To do: Anywhere the string "Томского" shows up in the listing below, copy the line it is in.

Records provided:
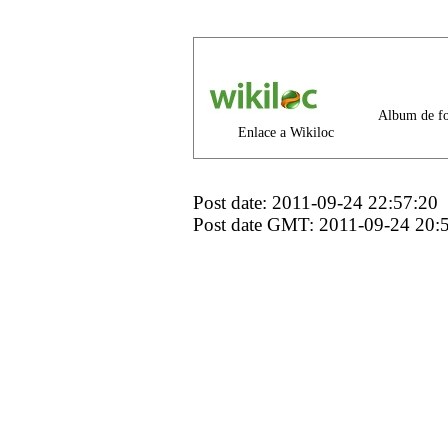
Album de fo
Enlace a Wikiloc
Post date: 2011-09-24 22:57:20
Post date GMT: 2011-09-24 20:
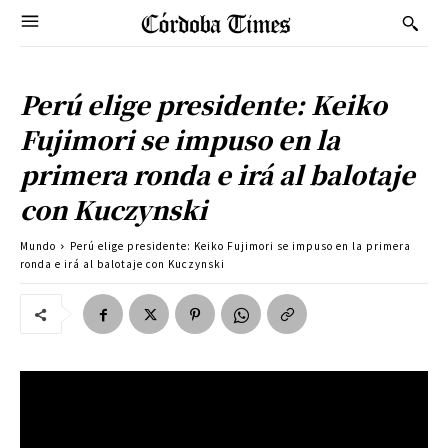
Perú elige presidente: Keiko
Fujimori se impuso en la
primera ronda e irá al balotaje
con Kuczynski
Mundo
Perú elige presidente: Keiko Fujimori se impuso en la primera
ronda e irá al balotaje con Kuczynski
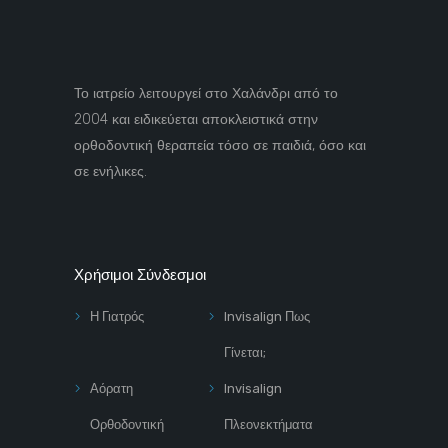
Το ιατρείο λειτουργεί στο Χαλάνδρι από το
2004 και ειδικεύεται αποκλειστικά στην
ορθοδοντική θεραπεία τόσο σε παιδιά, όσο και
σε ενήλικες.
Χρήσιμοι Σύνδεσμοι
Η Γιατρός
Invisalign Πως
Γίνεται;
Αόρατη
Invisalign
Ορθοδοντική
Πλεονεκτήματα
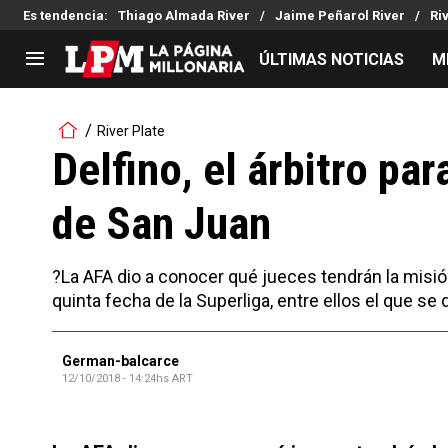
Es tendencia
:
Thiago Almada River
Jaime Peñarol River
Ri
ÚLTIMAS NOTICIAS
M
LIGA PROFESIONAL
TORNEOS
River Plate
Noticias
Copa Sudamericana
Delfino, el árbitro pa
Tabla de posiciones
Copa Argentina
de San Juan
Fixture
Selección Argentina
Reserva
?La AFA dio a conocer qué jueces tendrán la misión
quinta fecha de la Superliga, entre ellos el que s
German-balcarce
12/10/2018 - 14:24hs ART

...

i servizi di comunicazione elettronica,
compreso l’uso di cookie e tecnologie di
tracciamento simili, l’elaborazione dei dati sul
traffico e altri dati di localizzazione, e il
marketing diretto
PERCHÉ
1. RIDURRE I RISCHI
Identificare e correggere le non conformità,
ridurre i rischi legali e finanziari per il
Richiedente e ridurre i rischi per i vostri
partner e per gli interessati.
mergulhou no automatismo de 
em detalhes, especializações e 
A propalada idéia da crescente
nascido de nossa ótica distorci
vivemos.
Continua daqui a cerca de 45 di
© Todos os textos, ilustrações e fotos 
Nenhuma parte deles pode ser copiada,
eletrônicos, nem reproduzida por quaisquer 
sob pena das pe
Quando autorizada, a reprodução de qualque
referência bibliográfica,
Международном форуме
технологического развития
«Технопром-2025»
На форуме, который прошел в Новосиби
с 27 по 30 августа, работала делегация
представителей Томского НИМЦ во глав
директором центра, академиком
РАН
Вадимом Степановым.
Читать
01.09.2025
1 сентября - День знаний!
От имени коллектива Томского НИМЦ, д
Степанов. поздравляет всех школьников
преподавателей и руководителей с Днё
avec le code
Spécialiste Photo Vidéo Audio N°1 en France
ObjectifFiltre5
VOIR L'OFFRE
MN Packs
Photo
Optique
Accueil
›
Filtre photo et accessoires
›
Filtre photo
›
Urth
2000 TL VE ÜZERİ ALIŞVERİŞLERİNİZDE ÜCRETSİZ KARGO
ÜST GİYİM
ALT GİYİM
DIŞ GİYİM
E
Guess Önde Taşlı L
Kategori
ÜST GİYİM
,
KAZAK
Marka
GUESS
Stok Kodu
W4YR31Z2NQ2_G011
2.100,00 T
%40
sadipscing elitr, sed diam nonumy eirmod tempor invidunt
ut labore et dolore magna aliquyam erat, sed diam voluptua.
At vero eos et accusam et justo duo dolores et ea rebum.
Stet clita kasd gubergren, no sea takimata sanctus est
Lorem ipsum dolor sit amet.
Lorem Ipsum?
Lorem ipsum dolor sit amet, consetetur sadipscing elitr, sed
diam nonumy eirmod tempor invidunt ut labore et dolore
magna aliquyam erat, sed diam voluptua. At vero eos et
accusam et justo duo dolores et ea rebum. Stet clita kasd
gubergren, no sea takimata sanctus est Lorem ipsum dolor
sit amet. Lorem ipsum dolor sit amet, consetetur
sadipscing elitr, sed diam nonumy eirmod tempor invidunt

Solution below:
представителей Томского НИМЦ во глав
От имени коллектива Томского НИМЦ, д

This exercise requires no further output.